The United Nations Security Council will be called into formal session either next Monday or Tuesday to resume consideration of the Middle East situation. Ambassador Arthur J. Goldberg indicated today that there was a distinct possibility that a draft resolution will be submitted to the Council which could be a first step in easing the deadlock that has prevented any change since the Arab-Israeli cease-fire agreements were negotiated last June.
Since the end of the general debate in the General Assembly on Oct. 13, there has been a feverish behind-the-scenes activity here and in many world capitals seeking a formula to end the stalemate in the Middle East and get some action leading to a resolution of the Arab-Israeli dispute. The major talks have proceeded here and in Washington but attention has also been focussed on Cairo where Sir Harold Beeley, former British ambassador there, is on a special mission from British Foreign Secretary George Brown, seeking to reestablish close Anglo-Egyptian ties and to get the Suez Canal reopened speedily.
(In London, a prominent Labor Party backbencher, Leo Abse, who represents a Welsh constituency, warned the party leadership today that the Beeley mission was causing “profound misgivings” among British Jewry who recalled the “disastrous role” Sir Harold had played in advising the British Government to oppose Jewish aspirations in Palestine in 1945.)

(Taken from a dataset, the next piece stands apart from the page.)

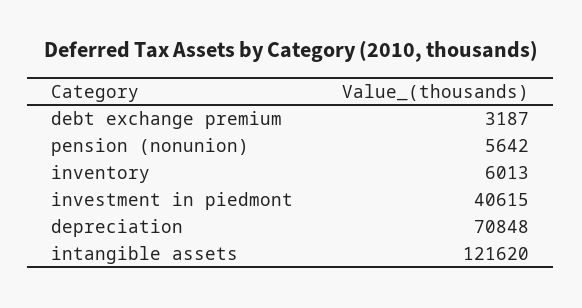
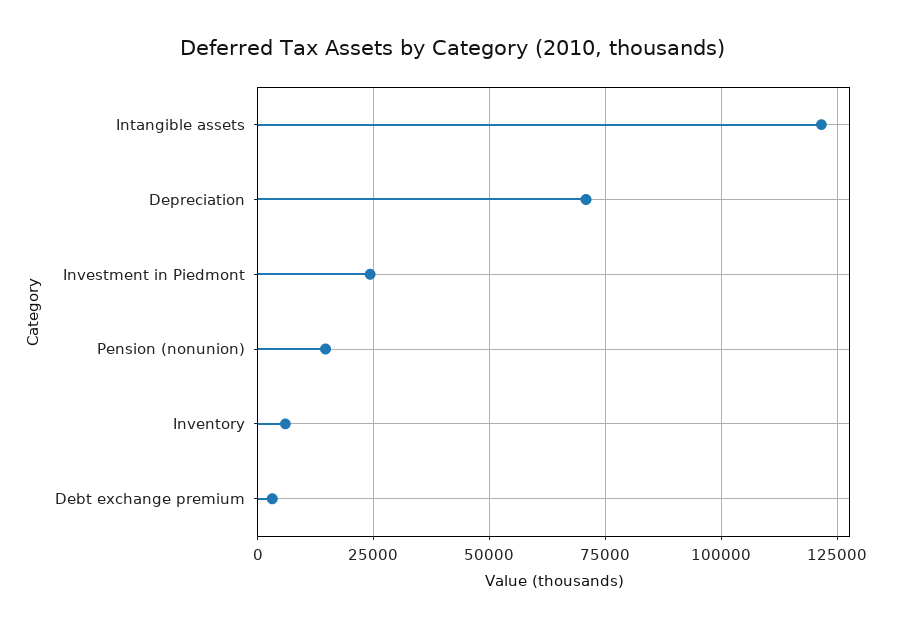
pension (nonunion): 5642 -> 15000
investment in piedmont: 40615 -> 25000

Mr. Goldberg had separate meetings in Washington yesterday with Ambassador Anatoly Dobrynin of the Soviet Union– their second meeting within a week — and with Foreign Minister Mahmoud Riad o. Egypt. Ambassador Gideon Rafael met last night with Senjin Tsuruoka of Japan, chairman of the Security Council, and Mr. Tsuruoka presided today at a meeting of the ten non-permanent members of the Council. After the meeting, Mr. Tsuruoka said “no obvious common ground” had been found for Council action. Efforts would continue, he said, and the 10-nation group would meet again on Monday.
Foreign Minister Abba S. Eban was to return from Jerusalem this weekend to meet Secretary of State Dean Rusk in Washington on Monday. The Arab delegations were to meet tonight with the Egyptian Foreign Minister.

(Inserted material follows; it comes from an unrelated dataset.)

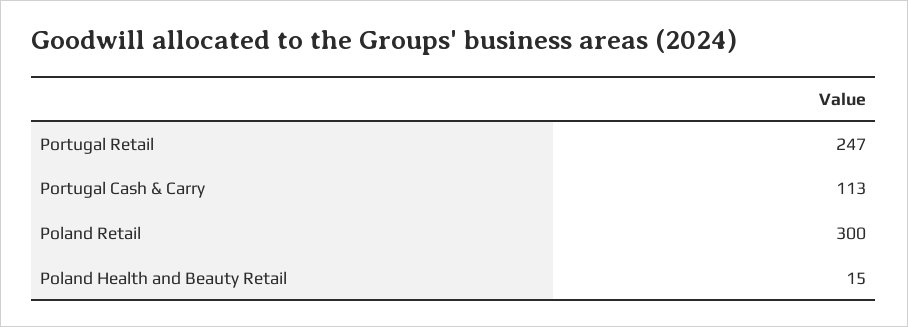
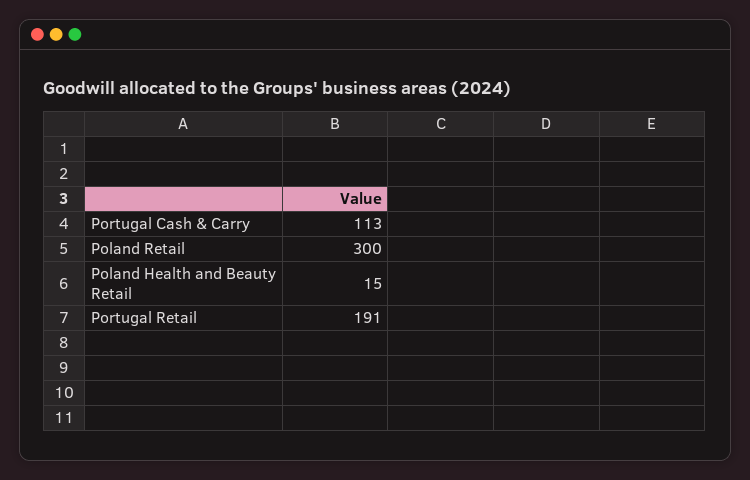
Portugal Retail: 247 -> 191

SEE DRAFT RESOLUTION AUTHORIZING DISPATCH OF U.N. REPRESENTATIVE
Largely on the basis of comments by Mr. Goldberg, it was predicted here today that the planned draft resolution for submission to the Security Council would express general principles upon which a Middle East settlement should be based. It would have only a single operative paragraph, authorizing Secretary-General Thant to appoint a special representative in the Middle East to act as a channel of communication between the Arabs and the Israelis, The Israelis made it clear earlier this week that they would not object to the appointment of a U.N. representative who would be charged with facilitating negotiations between the Arab states and Israel, The Israelis made it clear, however, that they would not accept a mediator.
The United States, it appeared, would be the primary sponsor of the draft resolution envisaged today but it was assumed that other powers would join in its submission. In Canada, a leading newspaper, the Toronto Telegram, editorially taxed the Canadian Government for failure to take a sufficiently active role in the U.N. talks. The paper warned editorially that “rising pressure on Israel to agree to Arab offers through third-party offices simply means advocating a return to pre-war conditions that have kept the Middle East in turmoil for two decades.”